What does a writer – a brother in mourning – does with a case that begins in ambiguous circumstances? If it turns out that Eileen has targeted a firearm to her own heart, will confirmed suicide be a form of justice? What if Thomson's investigation reveals that her husband killed her in 1974, what would justice look like later?

Thomson is aware of the dilemma. “We want a verdict in cases like this, the truth selected with a court printer,” he wrote, discussing the cases of real crime which is a basic food of television programs such as “Dateline”, observing that the producers of these programs “know their audience. resolved And reaffirm their conviction that there is order in the universe, that justice will prevail. This is what I wanted for Eileen – and for me – order, justice, redemption, resolution. Certainty. “”

Thomson is looking for his own redemption. On the death of Eileen, he had accepted the idea that his suicide had been a natural consequence to break his wishes for marriage. Her understanding of her was based on a one -dimensional vision of what a moral woman was. But marriage is much more complex, and it knew almost nothing about Eileen's life in California. He admits that he has casually accepted the story of Vic because of his own “pride and his eagerness to continue my life”.

His views of Eileen as an adult woman had to change if he had to find peace with the death of Eileen. At best, what he gets is difficult peace.

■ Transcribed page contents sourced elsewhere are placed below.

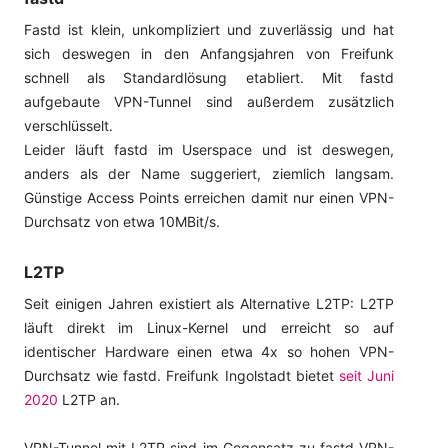
Fastd ist klein, unkompliziert und zuverlässig und hat
sich deswegen in den Anfangsjahren von Freifunk
schnell als Standardlösung etabliert. Mit fastd
aufgebaute VPN-Tunnel sind außerdem zusätzlich
verschlüsselt.
Leider läuft fastd im Userspace und ist deswegen,
anders als der Name suggeriert, ziemlich langsam.
Günstige Access Points erreichen damit nur einen VPN-
Durchsatz von etwa 10MBit/s.
L2TP
Seit einigen Jahren existiert als Alternative L2TP: L2TP
läuft direkt im Linux-Kernel und erreicht so auf
identischer Hardware einen etwa 4x so hohen VPN-
Durchsatz wie fastd. Freifunk Ingolstadt bietet
seit Juni
2020
L2TP an.
VPN-Tunnel mit L2TP sind im Gegensatz zu fastd-VPN-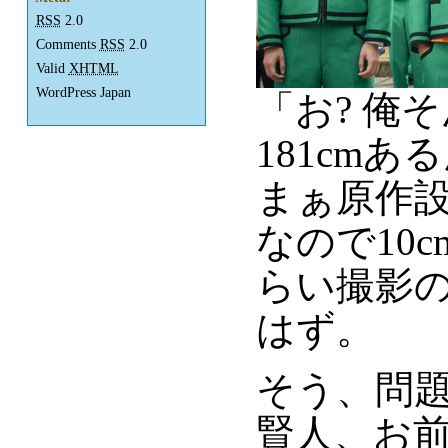
RSS
2.0
Comments
RSS
2.0
Valid
XHTML
WordPress Japan
「お? 俺
181cmあ
まぁ原作設
なので10
らい撮影
はず。
そう、問
賢人、お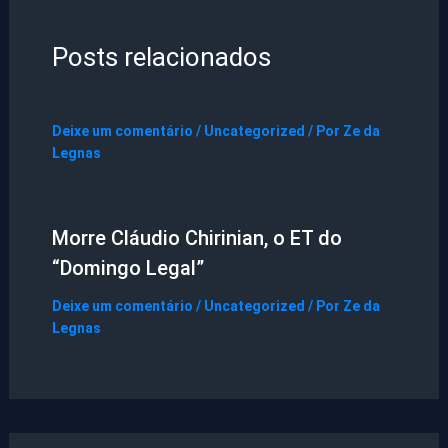
Posts relacionados
Deixe um comentário
/
Uncategorized
/ Por
Ze da
Legnas
Morre Cláudio Chirinian, o ET do
“Domingo Legal”
Deixe um comentário
/
Uncategorized
/ Por
Ze da
Legnas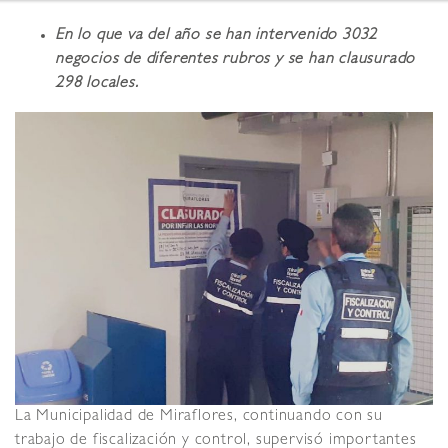
En lo que va del año se han intervenido 3032
negocios de diferentes rubros y se han clausurado
298 locales.
La Municipalidad de Miraflores, continuando con su
trabajo de fiscalización y control, supervisó importantes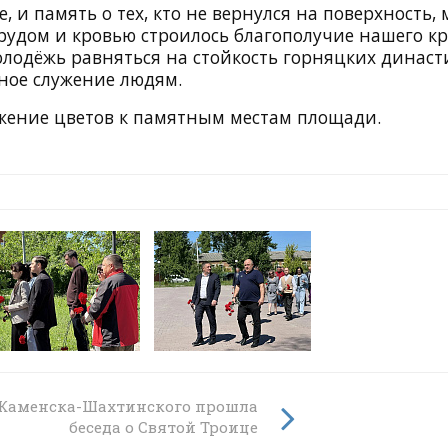
, и память о тех, кто не вернулся на поверхность,
рудом и кровью строилось благополучие нашего кр
олодёжь равняться на стойкость горняцких династ
нное служение людям.
жение цветов к памятным местам площади.
ой
 Каменска-Шахтинского прошла
центр
беседа о Святой Троице
цы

Even in 2001, Thomson operated in a world in which he was unconscious of the way in which gender ideologies and power imbalances affect men and women in different ways. His hypotheses on Eileen were based on views he had had as a child. What he understands is that his little sister was 2,000 kilometers from family support, living with a husband with a bad character, a pistol and a badge. In her last moments, she was alone and frightened by this angry man, and about to shorten his life by expectations on the way a “good” woman should behave.

Berry is a writer and critic living in Oregon.